The West by contrast is in the opposite situation. The tougher things get and the higher the dials are turned up, the less mandate Western leaders feel from their people, many of whom don’t even think sanctions are good idea.

Yes, this again.

The only thing that can reverse this would be if Putin started acting wildly. As long as he stays anchored behind his low-key demands, which can be spun as "a little decentralization," and his slow-burning methods, with gradual turning of the dial when necessary to maintain the rebellion, people in the West are not going to support more robust action or even be aware of what is going on. Putin knows this and the West knows this, and he knows they know, and they know he knows, etc., etc.

The biggest danger to Putin's strategy was the inadvertent downing of the Malaysian Airlines jet. Through a kind of short-lived mass media empathy, it made the conflict real to a lot of people who couldn't care less about it normally. We all travel in jets, and the idea of one being shot down served as an anti-Putin rallying cry. People in the West briefly felt as if Putin was out of control and was attacking them. On the back of this blip in public sentiment, Western leaders started talking tough for a while. This change in global mood also allowed the Ukrainian government to take the initiative by trying to crush the rising before Putin could turn up the dial of military support.

But Putin skilfully rode this setback. He kept the Russian profile low and allowed the Ukrainian army to make the running as the rebels went on the defensive, but once the story faded and the Ukrainian army threatened the twin centres of the rebellion – the cities of Donetsk and Lugansk – he discretely turned up the dial of military support once again. With the world distracted by the antics of Israel, Hamas, and ISIS in the Middle East, and the outbreak of the Ebola virus in Africa it wasn't hard to do.

So the pattern is established now: Putin does not favour wild gambles and moves that allow the Western media to paint him as another Genghis Khan, Hitler, or Attila the Hun. He tries, as much as possible, to stay under the radar and the reaction thresholds of the various NATO members.
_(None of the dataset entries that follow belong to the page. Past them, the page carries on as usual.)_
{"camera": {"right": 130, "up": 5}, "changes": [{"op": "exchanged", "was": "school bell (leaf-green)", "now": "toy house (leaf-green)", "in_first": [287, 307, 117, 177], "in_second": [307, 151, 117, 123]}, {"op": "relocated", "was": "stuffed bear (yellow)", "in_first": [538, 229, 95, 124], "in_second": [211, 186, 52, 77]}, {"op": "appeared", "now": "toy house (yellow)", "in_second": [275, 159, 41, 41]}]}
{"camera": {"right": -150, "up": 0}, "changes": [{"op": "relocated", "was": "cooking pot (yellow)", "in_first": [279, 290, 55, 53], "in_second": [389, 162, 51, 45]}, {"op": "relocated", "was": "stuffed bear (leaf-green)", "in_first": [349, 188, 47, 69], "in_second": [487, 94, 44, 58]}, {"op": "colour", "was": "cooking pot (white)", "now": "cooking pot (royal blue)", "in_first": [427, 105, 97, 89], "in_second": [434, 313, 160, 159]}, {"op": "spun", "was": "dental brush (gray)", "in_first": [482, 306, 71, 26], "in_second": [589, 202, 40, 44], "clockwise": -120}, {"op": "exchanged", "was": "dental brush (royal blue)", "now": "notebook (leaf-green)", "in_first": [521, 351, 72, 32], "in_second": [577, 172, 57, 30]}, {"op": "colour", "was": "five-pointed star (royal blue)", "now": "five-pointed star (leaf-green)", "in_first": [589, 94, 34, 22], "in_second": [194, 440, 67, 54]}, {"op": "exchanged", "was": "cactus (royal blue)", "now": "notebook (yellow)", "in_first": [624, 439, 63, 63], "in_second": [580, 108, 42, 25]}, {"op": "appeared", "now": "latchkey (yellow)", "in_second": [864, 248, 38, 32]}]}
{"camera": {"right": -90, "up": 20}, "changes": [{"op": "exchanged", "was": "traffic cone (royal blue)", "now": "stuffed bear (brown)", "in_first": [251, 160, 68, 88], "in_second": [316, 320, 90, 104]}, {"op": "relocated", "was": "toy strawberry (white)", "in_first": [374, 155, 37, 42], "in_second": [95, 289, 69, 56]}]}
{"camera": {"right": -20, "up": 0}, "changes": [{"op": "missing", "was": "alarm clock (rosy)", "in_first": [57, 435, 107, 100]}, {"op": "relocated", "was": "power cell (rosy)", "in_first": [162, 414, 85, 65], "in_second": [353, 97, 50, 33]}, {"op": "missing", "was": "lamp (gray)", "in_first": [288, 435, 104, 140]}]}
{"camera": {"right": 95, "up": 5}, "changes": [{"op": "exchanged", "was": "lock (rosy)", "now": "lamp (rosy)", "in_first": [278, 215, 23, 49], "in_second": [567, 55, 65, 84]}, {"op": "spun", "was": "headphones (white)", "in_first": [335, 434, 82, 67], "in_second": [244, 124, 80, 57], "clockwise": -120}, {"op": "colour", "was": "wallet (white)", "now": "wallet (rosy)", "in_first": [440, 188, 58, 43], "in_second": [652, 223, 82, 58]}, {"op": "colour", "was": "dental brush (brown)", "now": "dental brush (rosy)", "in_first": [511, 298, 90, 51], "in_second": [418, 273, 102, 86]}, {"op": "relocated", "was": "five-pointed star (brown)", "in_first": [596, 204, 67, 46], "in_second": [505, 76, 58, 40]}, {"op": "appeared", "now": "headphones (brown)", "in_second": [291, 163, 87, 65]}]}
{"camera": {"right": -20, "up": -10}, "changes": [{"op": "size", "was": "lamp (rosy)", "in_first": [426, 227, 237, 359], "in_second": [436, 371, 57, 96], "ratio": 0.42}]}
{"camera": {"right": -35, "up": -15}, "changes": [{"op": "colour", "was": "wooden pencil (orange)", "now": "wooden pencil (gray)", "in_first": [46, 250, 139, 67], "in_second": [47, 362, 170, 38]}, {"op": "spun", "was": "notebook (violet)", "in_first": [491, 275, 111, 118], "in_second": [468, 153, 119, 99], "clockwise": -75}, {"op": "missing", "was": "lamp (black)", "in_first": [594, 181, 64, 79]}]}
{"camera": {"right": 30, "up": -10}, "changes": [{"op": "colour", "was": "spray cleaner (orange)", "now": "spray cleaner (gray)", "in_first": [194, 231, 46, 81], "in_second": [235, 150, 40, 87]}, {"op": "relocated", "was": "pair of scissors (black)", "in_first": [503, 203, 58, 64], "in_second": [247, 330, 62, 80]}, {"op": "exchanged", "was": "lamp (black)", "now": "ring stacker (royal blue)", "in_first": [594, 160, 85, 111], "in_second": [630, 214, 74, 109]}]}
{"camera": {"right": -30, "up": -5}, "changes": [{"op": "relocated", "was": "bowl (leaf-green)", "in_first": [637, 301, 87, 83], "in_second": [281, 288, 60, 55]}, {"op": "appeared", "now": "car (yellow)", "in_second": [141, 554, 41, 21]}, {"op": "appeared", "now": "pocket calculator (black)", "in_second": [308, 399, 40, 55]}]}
With former Western interventions against much smaller entities – Iraq, Syria, and Libya – coming badly unstuck, and with a general war weariness in the West, further underlined by the centenary year of the Great War, this is not too difficult to do.

Putin's unwavering focus has been to maintain the rebellion by slowly turning up the dial of military assistance whenever necessary, and to maintain that pressure until the Ukrainian government and their Western backers decide to agree to his terms. This is rather like a geopolitical version of the boiling frog. As long as the changes are gradual, the frog keeps sitting there until it's well and truly poached.

This leaves the threat of sanctions. This is the one weapon that the West is prepared to wield, but in a patchy way that reflects its own diverse economic interests. In pursuit of what he sees as the greater geopolitical good, Putin is willing to pay this price, as long as the Russian public support him. Sanctions can only work if they undermine support for Putin in Russia. As long as Putin sticks to low-key goals that seem reasonable to most Russians, Western sanctions will seem unreasonable and therefore merely serve to galvanize support for Putin in Russia.

Everybody of importance in the West knows exactly what Putin is up to, but they also know that he knows this, and he knows that they know that he knows; and, knowing this, he also knows that they know there is little they can do to stop him.